# sweet potato fries



## devilnuts (Mar 5, 2007)

Hello,

I have tried to make sweet potato fries twice, and I cannot get them to crisp up the way I would like.

Can anyone tell me how to get crispy fries from baking? I really dont want to deep fry these things, but I can't figure out what I'm doing wrong.


----------



## theswedishchef (May 30, 2007)

We make these at my work and our recipes tells us to bake them untill tender. When they are cooled off and put into our chef's case they become limp and soggy like. I think frying may be the only option. I havent tried this personally but would like some feedback on how this works out.


----------



## texastoast (May 5, 2007)

This is just an idea. I know when I have made french fries from potatoes I have frozen them before frying and they came out crispier. Maybe it would work with sweet potatoes.


----------



## shipscook (Jan 14, 2007)

I make sweet tater fries a lot and even fried, they don't stay crisp. This was discussed on another forum and seemed to be the way it is.
They cook quickly in the fryer because of the sugar, so just make small batches or in my case cook to order.

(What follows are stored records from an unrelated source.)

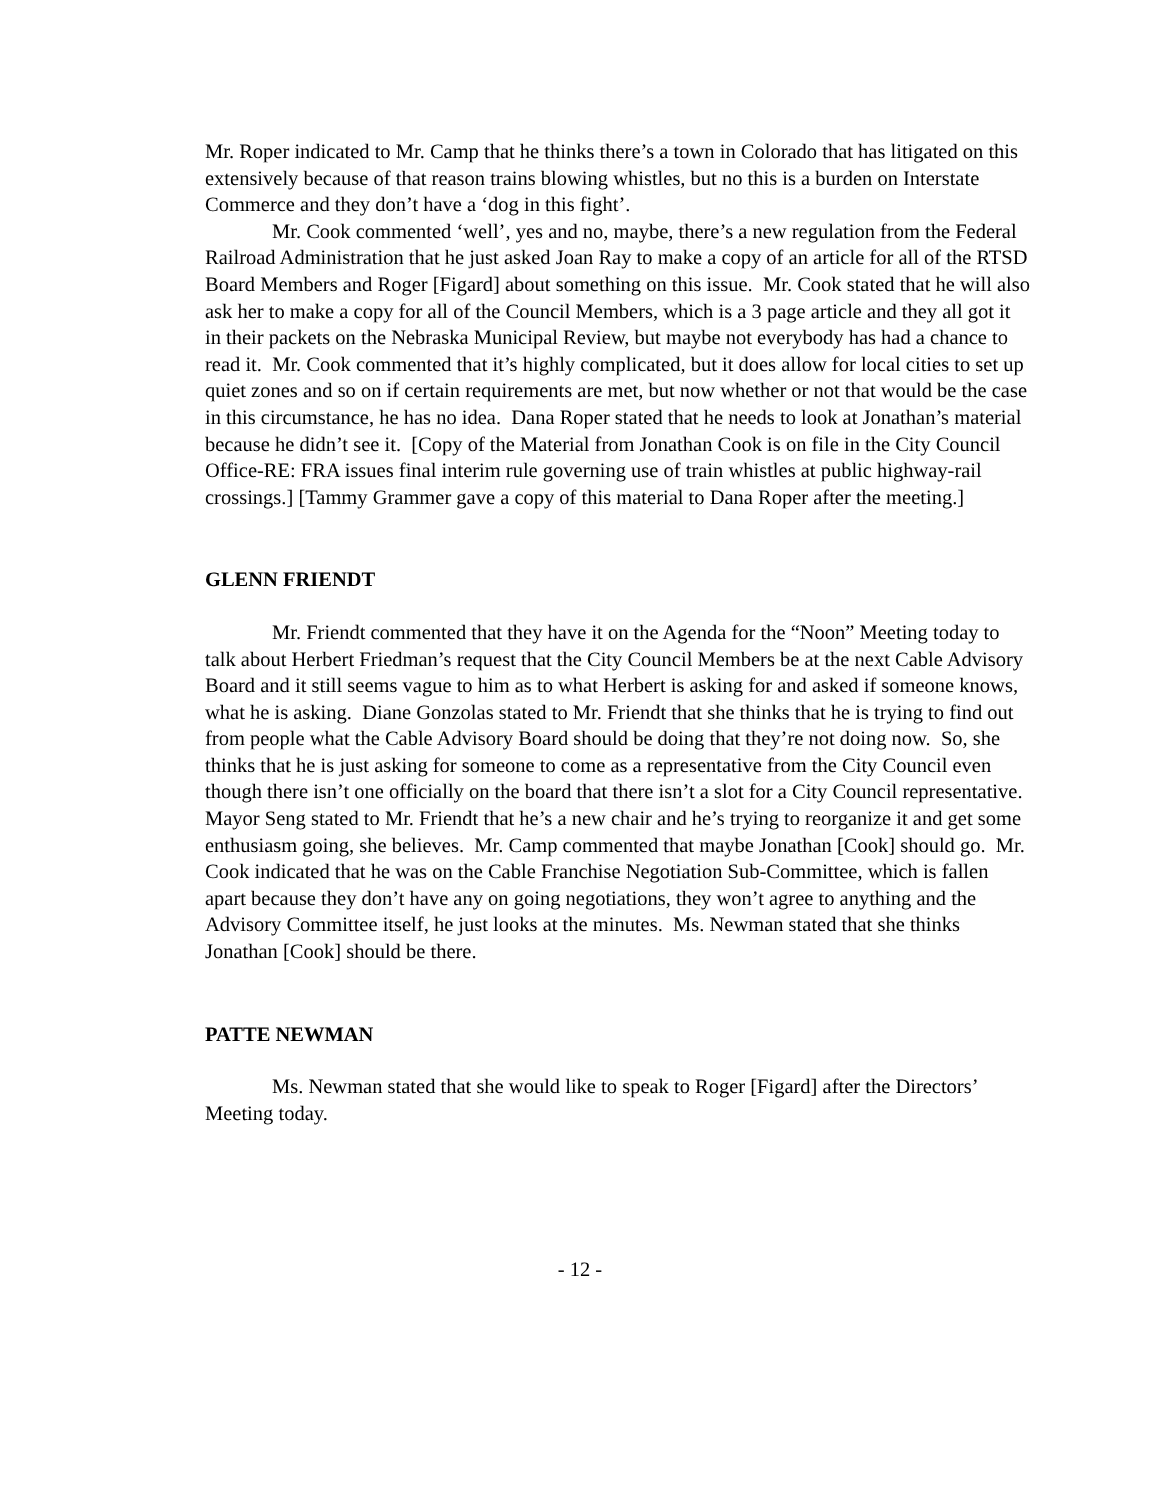Mr. Roper indicated to Mr. Camp that he thinks there’s a town in Colorado that has litigated on this extensively because of that reason trains blowing whistles, but no this is a burden on Interstate Commerce and they don’t have a ‘dog in this fight’.
Mr. Cook commented ‘well’, yes and no, maybe, there’s a new regulation from the Federal Railroad Administration that he just asked Joan Ray to make a copy of an article for all of the RTSD Board Members and Roger [Figard] about something on this issue. Mr. Cook stated that he will also ask her to make a copy for all of the Council Members, which is a 3 page article and they all got it in their packets on the Nebraska Municipal Review, but maybe not everybody has had a chance to read it. Mr. Cook commented that it’s highly complicated, but it does allow for local cities to set up quiet zones and so on if certain requirements are met, but now whether or not that would be the case in this circumstance, he has no idea. Dana Roper stated that he needs to look at Jonathan’s material because he didn’t see it. [Copy of the Material from Jonathan Cook is on file in the City Council Office-RE: FRA issues final interim rule governing use of train whistles at public highway-rail crossings.] [Tammy Grammer gave a copy of this material to Dana Roper after the meeting.]
GLENN FRIENDT
Mr. Friendt commented that they have it on the Agenda for the “Noon” Meeting today to talk about Herbert Friedman’s request that the City Council Members be at the next Cable Advisory Board and it still seems vague to him as to what Herbert is asking for and asked if someone knows, what he is asking. Diane Gonzolas stated to Mr. Friendt that she thinks that he is trying to find out from people what the Cable Advisory Board should be doing that they’re not doing now. So, she thinks that he is just asking for someone to come as a representative from the City Council even though there isn’t one officially on the board that there isn’t a slot for a City Council representative. Mayor Seng stated to Mr. Friendt that he’s a new chair and he’s trying to reorganize it and get some enthusiasm going, she believes. Mr. Camp commented that maybe Jonathan [Cook] should go. Mr. Cook indicated that he was on the Cable Franchise Negotiation Sub-Committee, which is fallen apart because they don’t have any on going negotiations, they won’t agree to anything and the Advisory Committee itself, he just looks at the minutes. Ms. Newman stated that she thinks Jonathan [Cook] should be there.
PATTE NEWMAN
Ms. Newman stated that she would like to speak to Roger [Figard] after the Directors’ Meeting today.
- 12 -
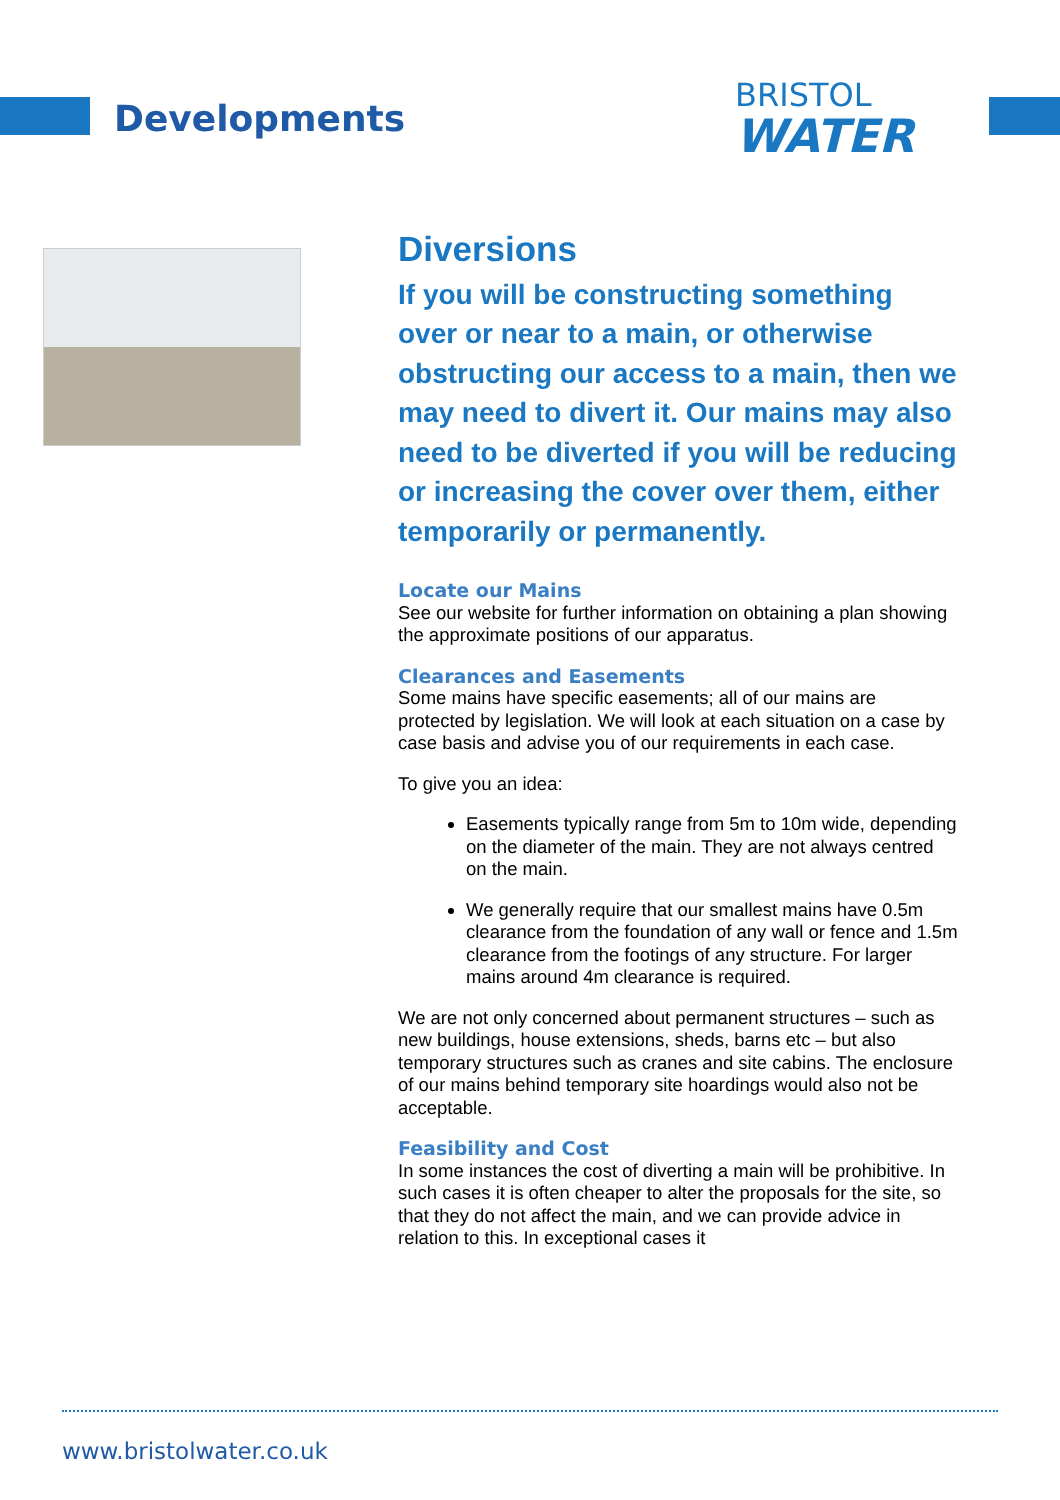Developments
BRISTOL
WATER
Diversions
If you will be constructing something over or near to a main, or otherwise obstructing our access to a main, then we may need to divert it. Our mains may also need to be diverted if you will be reducing or increasing the cover over them, either temporarily or permanently.
Locate our Mains
See our website for further information on obtaining a plan showing the approximate positions of our apparatus.
Clearances and Easements
Some mains have specific easements; all of our mains are protected by legislation. We will look at each situation on a case by case basis and advise you of our requirements in each case.
To give you an idea:
Easements typically range from 5m to 10m wide, depending on the diameter of the main. They are not always centred on the main.
We generally require that our smallest mains have 0.5m clearance from the foundation of any wall or fence and 1.5m clearance from the footings of any structure. For larger mains around 4m clearance is required.
We are not only concerned about permanent structures – such as new buildings, house extensions, sheds, barns etc – but also temporary structures such as cranes and site cabins. The enclosure of our mains behind temporary site hoardings would also not be acceptable.
Feasibility and Cost
In some instances the cost of diverting a main will be prohibitive. In such cases it is often cheaper to alter the proposals for the site, so that they do not affect the main, and we can provide advice in relation to this. In exceptional cases it
www.bristolwater.co.uk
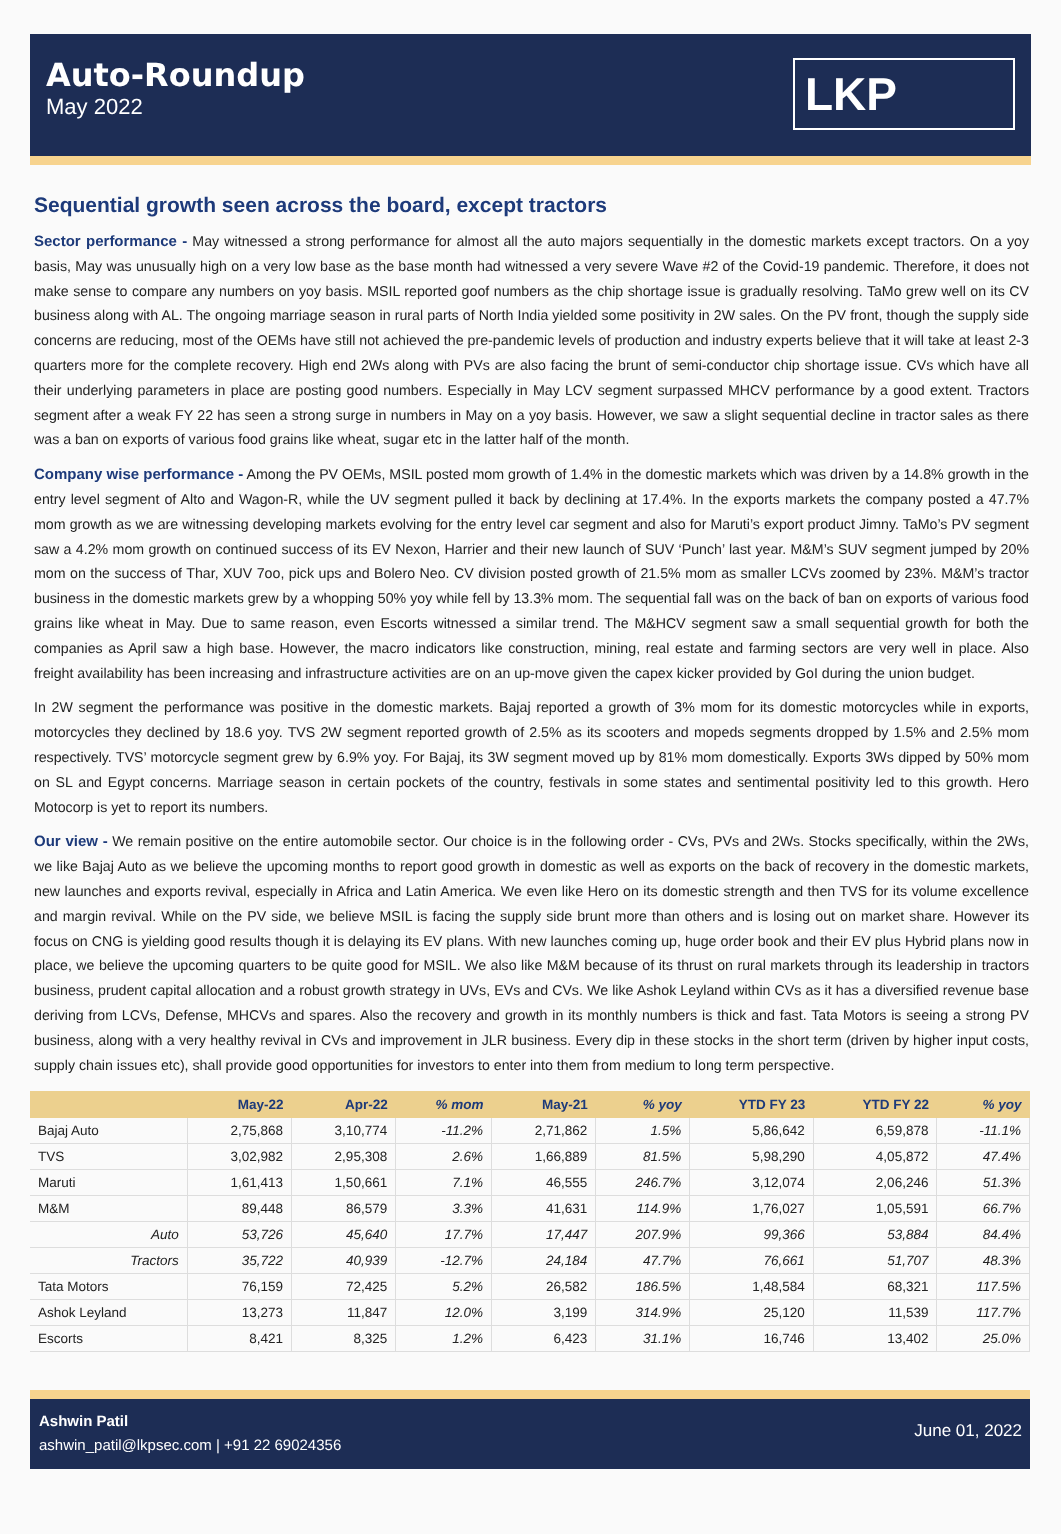Auto-Roundup
May 2022
LKP
Sequential growth seen across the board, except tractors
Sector performance - May witnessed a strong performance for almost all the auto majors sequentially in the domestic markets except tractors. On a yoy basis, May was unusually high on a very low base as the base month had witnessed a very severe Wave #2 of the Covid-19 pandemic. Therefore, it does not make sense to compare any numbers on yoy basis. MSIL reported goof numbers as the chip shortage issue is gradually resolving. TaMo grew well on its CV business along with AL. The ongoing marriage season in rural parts of North India yielded some positivity in 2W sales. On the PV front, though the supply side concerns are reducing, most of the OEMs have still not achieved the pre-pandemic levels of production and industry experts believe that it will take at least 2-3 quarters more for the complete recovery. High end 2Ws along with PVs are also facing the brunt of semi-conductor chip shortage issue. CVs which have all their underlying parameters in place are posting good numbers. Especially in May LCV segment surpassed MHCV performance by a good extent. Tractors segment after a weak FY 22 has seen a strong surge in numbers in May on a yoy basis. However, we saw a slight sequential decline in tractor sales as there was a ban on exports of various food grains like wheat, sugar etc in the latter half of the month.
Company wise performance - Among the PV OEMs, MSIL posted mom growth of 1.4% in the domestic markets which was driven by a 14.8% growth in the entry level segment of Alto and Wagon-R, while the UV segment pulled it back by declining at 17.4%. In the exports markets the company posted a 47.7% mom growth as we are witnessing developing markets evolving for the entry level car segment and also for Maruti’s export product Jimny. TaMo’s PV segment saw a 4.2% mom growth on continued success of its EV Nexon, Harrier and their new launch of SUV ‘Punch’ last year. M&M’s SUV segment jumped by 20% mom on the success of Thar, XUV 7oo, pick ups and Bolero Neo. CV division posted growth of 21.5% mom as smaller LCVs zoomed by 23%. M&M’s tractor business in the domestic markets grew by a whopping 50% yoy while fell by 13.3% mom. The sequential fall was on the back of ban on exports of various food grains like wheat in May. Due to same reason, even Escorts witnessed a similar trend. The M&HCV segment saw a small sequential growth for both the companies as April saw a high base. However, the macro indicators like construction, mining, real estate and farming sectors are very well in place. Also freight availability has been increasing and infrastructure activities are on an up-move given the capex kicker provided by GoI during the union budget.
In 2W segment the performance was positive in the domestic markets. Bajaj reported a growth of 3% mom for its domestic motorcycles while in exports, motorcycles they declined by 18.6 yoy. TVS 2W segment reported growth of 2.5% as its scooters and mopeds segments dropped by 1.5% and 2.5% mom respectively. TVS’ motorcycle segment grew by 6.9% yoy. For Bajaj, its 3W segment moved up by 81% mom domestically. Exports 3Ws dipped by 50% mom on SL and Egypt concerns. Marriage season in certain pockets of the country, festivals in some states and sentimental positivity led to this growth. Hero Motocorp is yet to report its numbers.
Our view - We remain positive on the entire automobile sector. Our choice is in the following order - CVs, PVs and 2Ws. Stocks specifically, within the 2Ws, we like Bajaj Auto as we believe the upcoming months to report good growth in domestic as well as exports on the back of recovery in the domestic markets, new launches and exports revival, especially in Africa and Latin America. We even like Hero on its domestic strength and then TVS for its volume excellence and margin revival. While on the PV side, we believe MSIL is facing the supply side brunt more than others and is losing out on market share. However its focus on CNG is yielding good results though it is delaying its EV plans. With new launches coming up, huge order book and their EV plus Hybrid plans now in place, we believe the upcoming quarters to be quite good for MSIL. We also like M&M because of its thrust on rural markets through its leadership in tractors business, prudent capital allocation and a robust growth strategy in UVs, EVs and CVs. We like Ashok Leyland within CVs as it has a diversified revenue base deriving from LCVs, Defense, MHCVs and spares. Also the recovery and growth in its monthly numbers is thick and fast. Tata Motors is seeing a strong PV business, along with a very healthy revival in CVs and improvement in JLR business. Every dip in these stocks in the short term (driven by higher input costs, supply chain issues etc), shall provide good opportunities for investors to enter into them from medium to long term perspective.
| | May-22 | Apr-22 | % mom | May-21 | % yoy | YTD FY 23 | YTD FY 22 | % yoy |
| --- | --- | --- | --- | --- | --- | --- | --- | --- |
| Bajaj Auto | 2,75,868 | 3,10,774 | -11.2% | 2,71,862 | 1.5% | 5,86,642 | 6,59,878 | -11.1% |
| TVS | 3,02,982 | 2,95,308 | 2.6% | 1,66,889 | 81.5% | 5,98,290 | 4,05,872 | 47.4% |
| Maruti | 1,61,413 | 1,50,661 | 7.1% | 46,555 | 246.7% | 3,12,074 | 2,06,246 | 51.3% |
| M&M | 89,448 | 86,579 | 3.3% | 41,631 | 114.9% | 1,76,027 | 1,05,591 | 66.7% |
| Auto | 53,726 | 45,640 | 17.7% | 17,447 | 207.9% | 99,366 | 53,884 | 84.4% |
| Tractors | 35,722 | 40,939 | -12.7% | 24,184 | 47.7% | 76,661 | 51,707 | 48.3% |
| Tata Motors | 76,159 | 72,425 | 5.2% | 26,582 | 186.5% | 1,48,584 | 68,321 | 117.5% |
| Ashok Leyland | 13,273 | 11,847 | 12.0% | 3,199 | 314.9% | 25,120 | 11,539 | 117.7% |
| Escorts | 8,421 | 8,325 | 1.2% | 6,423 | 31.1% | 16,746 | 13,402 | 25.0% |
Ashwin Patil
ashwin_patil@lkpsec.com | +91 22 69024356
June 01, 2022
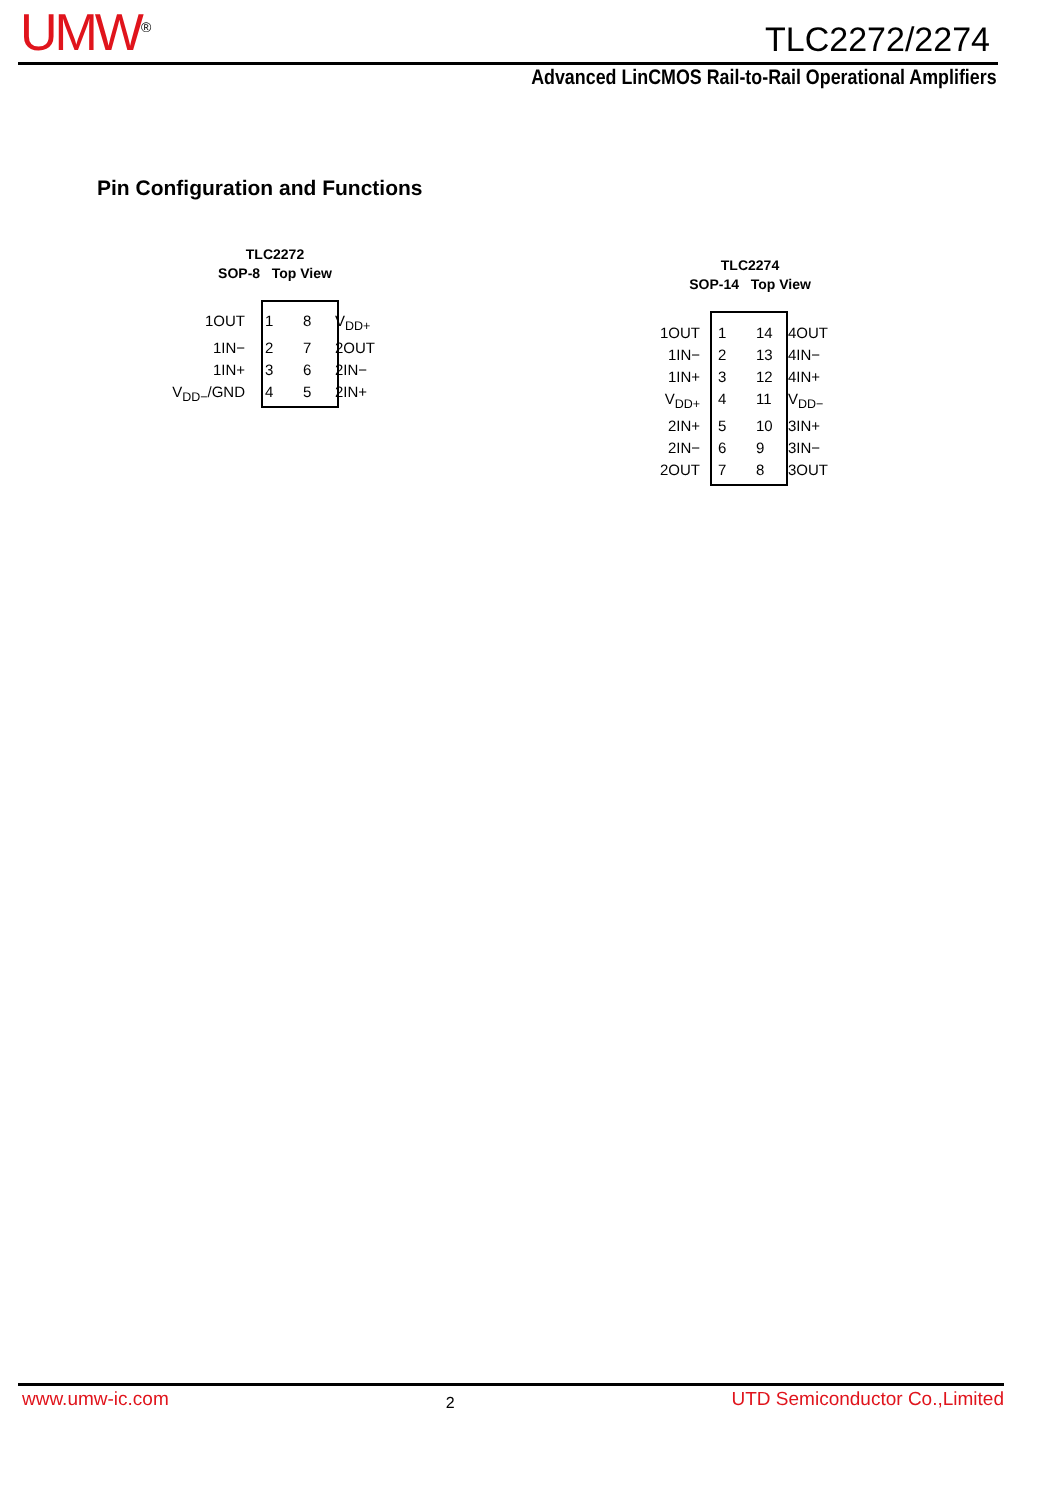UMW<sup>®</sup> TLC2272/2274
Advanced LinCMOS Rail-to-Rail Operational Amplifiers
Pin Configuration and Functions
TLC2272
SOP-8 Top View
1OUT 1 8 V<sub>DD+</sub>
1IN− 2 7 2OUT
1IN+ 3 6 2IN−
V<sub>DD−</sub>/GND 4 5 2IN+
TLC2274
SOP-14 Top View
1OUT 1 14 4OUT
1IN− 2 13 4IN−
1IN+ 3 12 4IN+
V<sub>DD+</sub> 4 11 V<sub>DD−</sub>
2IN+ 5 10 3IN+
2IN− 6 9 3IN−
2OUT 7 8 3OUT
www.umw-ic.com 2 UTD Semiconductor Co.,Limited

Maybe some one else has an idea???


----------



## phatch (Mar 29, 2002)

It's always amazed me that for how hard a raw sweet potato is that it is so soft and moist when cooked. 

You need to get rid of some of that moisture before frying is my guess. Maybe par bake them first at a medium low temp to drive out some moisture? Or maybe press them on some paper towel lined baking sheets? 

Phil


----------



## dc sunshine (Feb 26, 2007)

I found this recipe for Sweet Potato chips that are baked with no fat which has some handy hints for drying out the potatoes - not sure if its exactly what you're after but worth a look

Oven Baked Sweet Potato Chips Recipe | Recipezaar

They're more like crisps/game chips I think, could be served hot or cold.

Then there's this one that seems to have some praise from users, as long as you don't overload the tray

Unfried Sweet Potato Fries Recipe | Recipezaar

Good Luck! Let us know how it goes


----------



## cacook (Jan 18, 2006)

I don't know if it's possible. Even when cooked in the fryer, you have to practically overcook/burn them to get them crispy, and they don't stay that way for long. My suggestion would be to blanch them in water first, then throw them in the oven at high heat...ie: 450+.


----------



## blueicus (Mar 16, 2005)

I think it's an unfortunate reality of sweet potatoes that they do not crisp up in the same way as a russet or yukon gold.

However, I have seen places that use some dredging in order to keep the potatoes exterior crisp after frying. Perhaps that's a good solution (unless you don't like your fries to have a thin coating)?


----------



## rpmcmurphy (Jan 8, 2008)

An old thread, but the missus wants to make sweet potato fries tonight.....any way to dredge and get em' crispy? 

what's the best way to fry them? bake em? blanch then bake?


----------



## chefhow (Oct 16, 2008)

The reason they wont get crispy is because of the lack of starch and more moisture. The best way would be to cut them, par boil, let dry and then fry.


----------



## rpmcmurphy (Jan 8, 2008)

actually got em perfect! coated in oil ,S&P...in a 400 oven, keep flipping them until they were pretty much done, but still a little soft, then put the broiler on, and flipped once or twice....perfect!


----------



## robnoir (Jun 10, 2010)

I've had luck with cutting a sweet potato down to a julienne. Pre-heat the oven to 425 degrees. Dry sweet potatoes as much as possible. Bake for 9 - 11 minutes. Remove from oven and flip them to their other side. Bake for an additional 9 - 11 minutes. It takes some trial and error but this is the only thing that's worked for me.


----------